▸ Sayfa Alıntısı:
★ ★ ★

SPORA BAŞLARKEN PROBLEM ÇIKTI
Cem Yılmaz baba olmaya çok sıkı hazırlanıyor! Ahu Yağtu ile evliliği çok iyi giden ve oğlu Kemal'in doğumu için gün sayan Yılmaz, son zamanlarda spora merak sardı. Form tutmak isteyen ünlü komedyen geçtiğimiz günlerde 2 bin 800 dolar yıllık ücereti ödeyerek Bebeköy Mac Spor Salonu'na yazıldı. Ancak Cem Yılmaz salona gitmeye başlayacağı sırada bir problem çıktı.

DIŞARIDAN HOCA GETİRMEK YASAK
Salonda Bulgar asıllı spor hocası Durmuş'la çalışmak isteyen Cem Yılmaz, Bebeköy Mac'in, "Dışarıdan hoca getirmek yasak" kuralına takıldı. Salonun, "Bizim hocalarla çalışabilirsin" teklifini "Ben Durmuş'suz gelmem" diye reddeden Yılmaz, duruma kıvrak zekasıyla bir çözüm buldu. Ünlü komedyen 2 bin 800 dolar daha ödeyip spor hocasını da spora yazdırdı.

★ ★ ★

▸ Yapılacak Alıştırmalar:
(a) Aşağıdaki ifadelerin spor salonu haberiyle uyuşup uyuşmadığını belirtin. Her biri için evet ya da hayır deyin ve kararı belirleyen sözleri metinden aynen aktarın.
(i) Cem Yılmaz'ın doğumunu beklediği oğlunun adı Kemal'dir.
(ii) Salon, Cem Yılmaz'ın kendi hocasını getirmesine izin verdi.
(iii) Spor hocası Durmuş Bulgar asıllıdır.
(b) Spor salonu haberinin "SPORA BAŞLARKEN PROBLEM" sözleriyle başlayıp "da spora yazdırdı." sözleriyle biten bölümünü, "komedyen" adlandırmasını "sanatçı" olarak değiştirerek yeniden yazın.

▸ Verilen Öğeler:
★ ★ ★

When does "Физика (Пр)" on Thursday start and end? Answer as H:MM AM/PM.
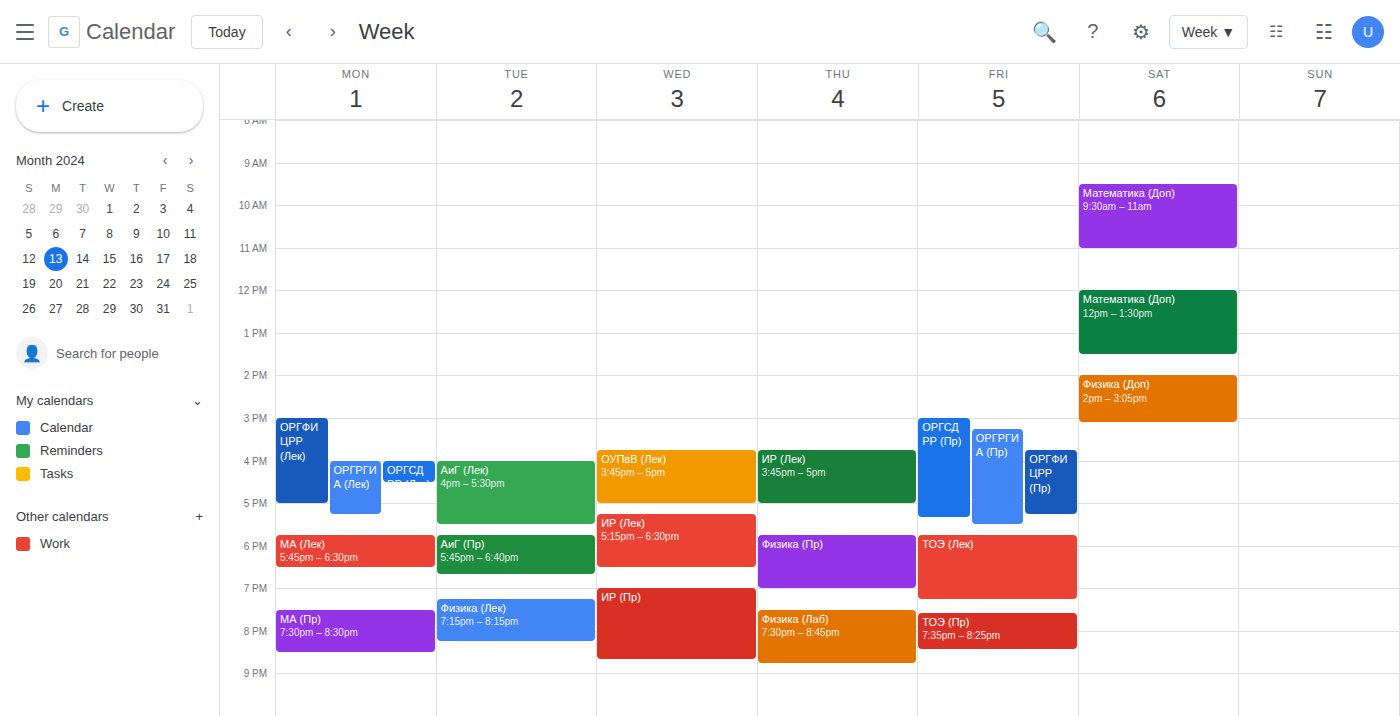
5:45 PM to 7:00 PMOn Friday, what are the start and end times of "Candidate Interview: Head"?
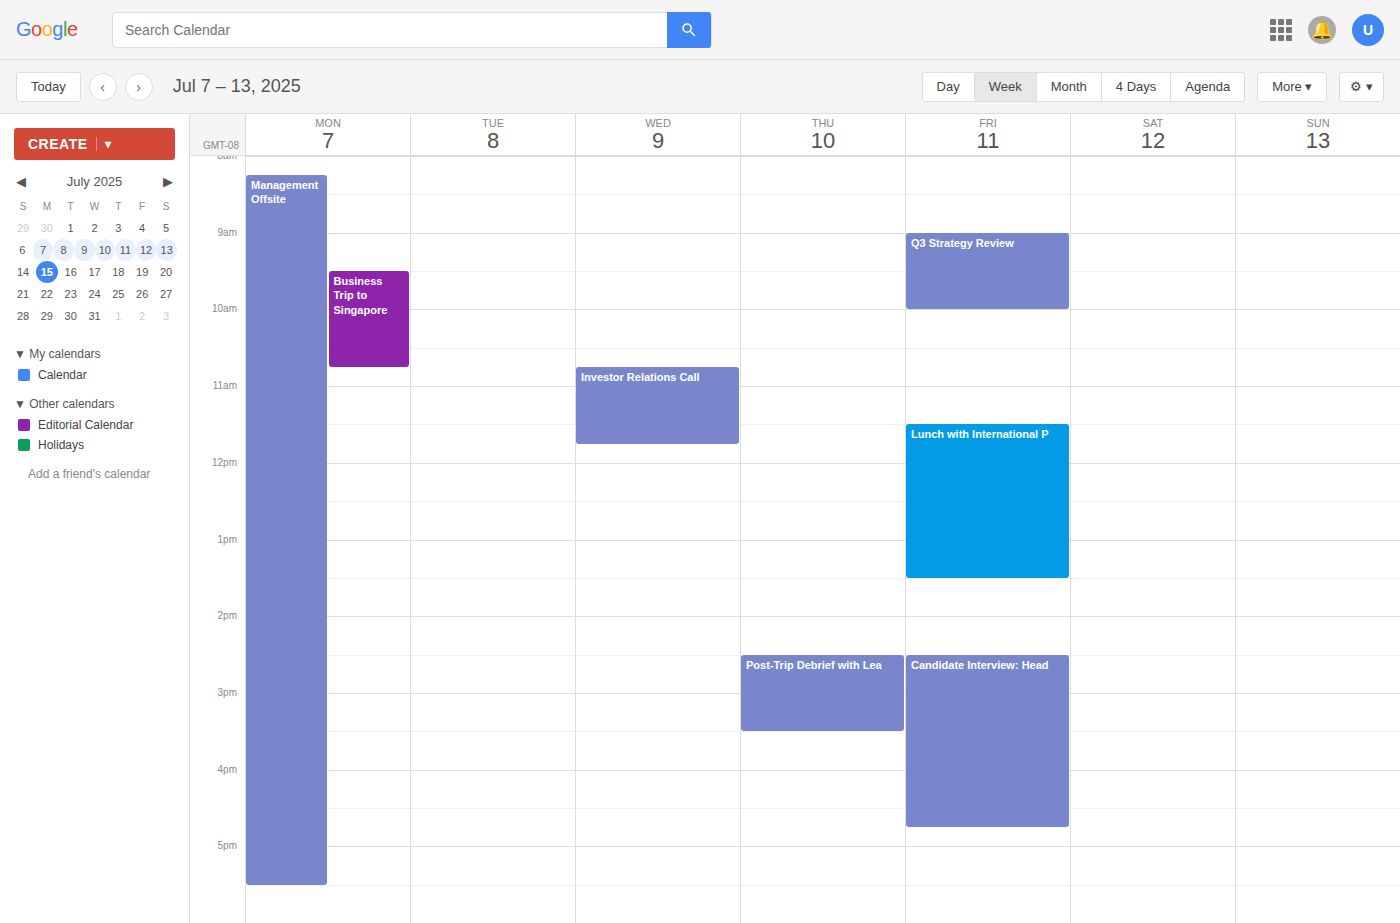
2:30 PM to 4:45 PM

★ ★ ★

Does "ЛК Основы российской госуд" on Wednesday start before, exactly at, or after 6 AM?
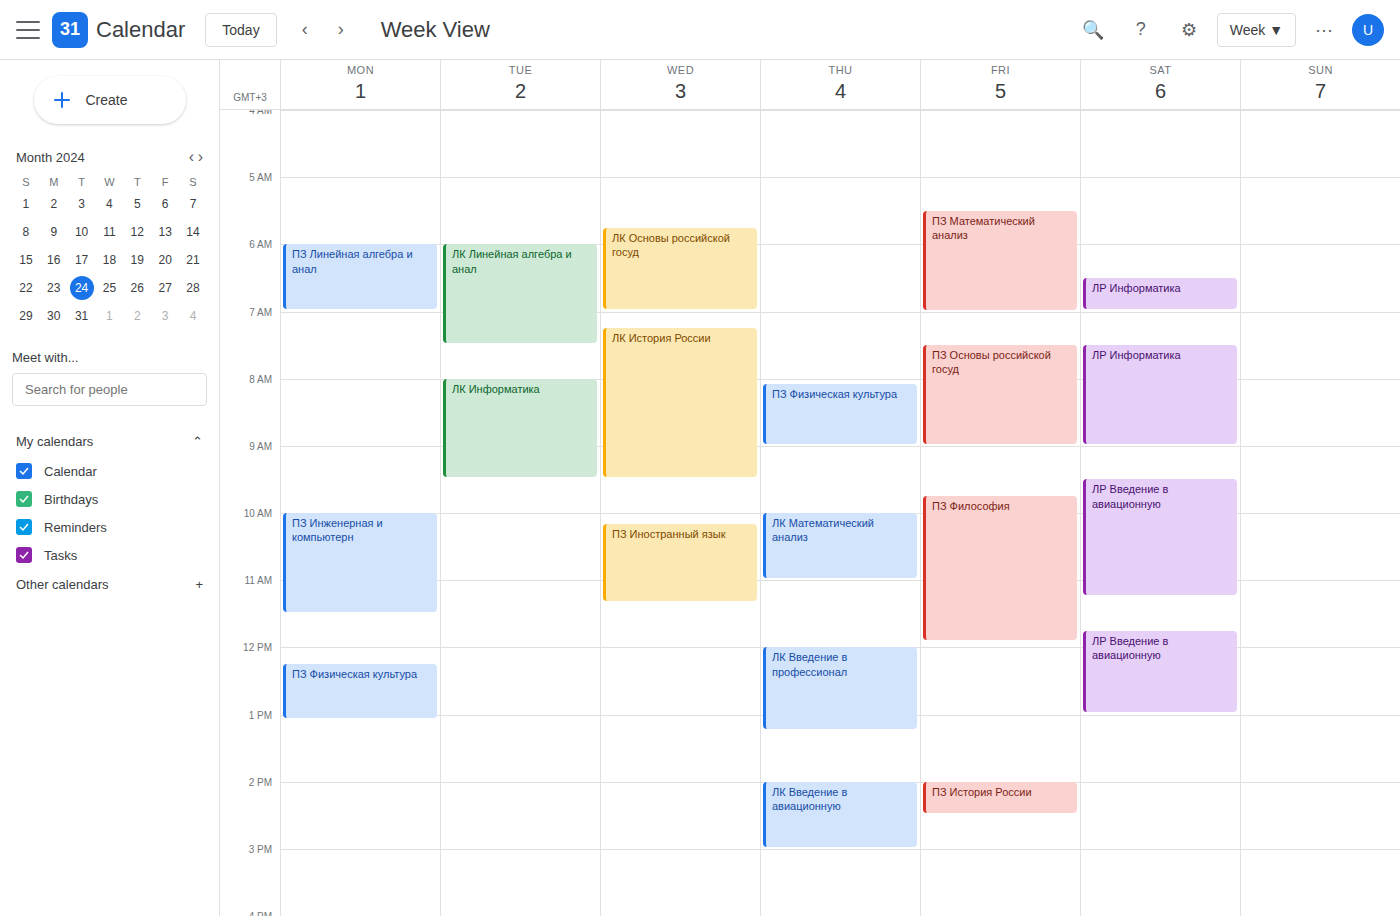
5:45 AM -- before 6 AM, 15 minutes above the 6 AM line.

★ ★ ★

▸ Cevap Anahtarı:
(a)
(i) Evet: "oğlu Kemal'in doğumu için gün sayan Yılmaz"
(ii) Hayır: "Dışarıdan hoca getirmek yasak"
(iii) Evet: "Bulgar asıllı spor hocası Durmuş'la"

(b)
SPORA BAŞLARKEN PROBLEM ÇIKTI
Cem Yılmaz baba olmaya çok sıkı hazırlanıyor! Ahu Yağtu ile evliliği çok iyi giden ve oğlu Kemal'in doğumu için gün sayan Yılmaz, son zamanlarda spora merak sardı. Form tutmak isteyen ünlü sanatçı geçtiğimiz günlerde 2 bin 800 dolar yıllık ücereti ödeyerek Bebeköy Mac Spor Salonu'na yazıldı. Ancak Cem Yılmaz salona gitmeye başlayacağı sırada bir problem çıktı.

DIŞARIDAN HOCA GETİRMEK YASAK
Salonda Bulgar asıllı spor hocası Durmuş'la çalışmak isteyen Cem Yılmaz, Bebeköy Mac'in, "Dışarıdan hoca getirmek yasak" kuralına takıldı. Salonun, "Bizim hocalarla çalışabilirsin" teklifini "Ben Durmuş'suz gelmem" diye reddeden Yılmaz, duruma kıvrak zekasıyla bir çözüm buldu. Ünlü sanatçı 2 bin 800 dolar daha ödeyip spor hocasını da spora yazdırdı.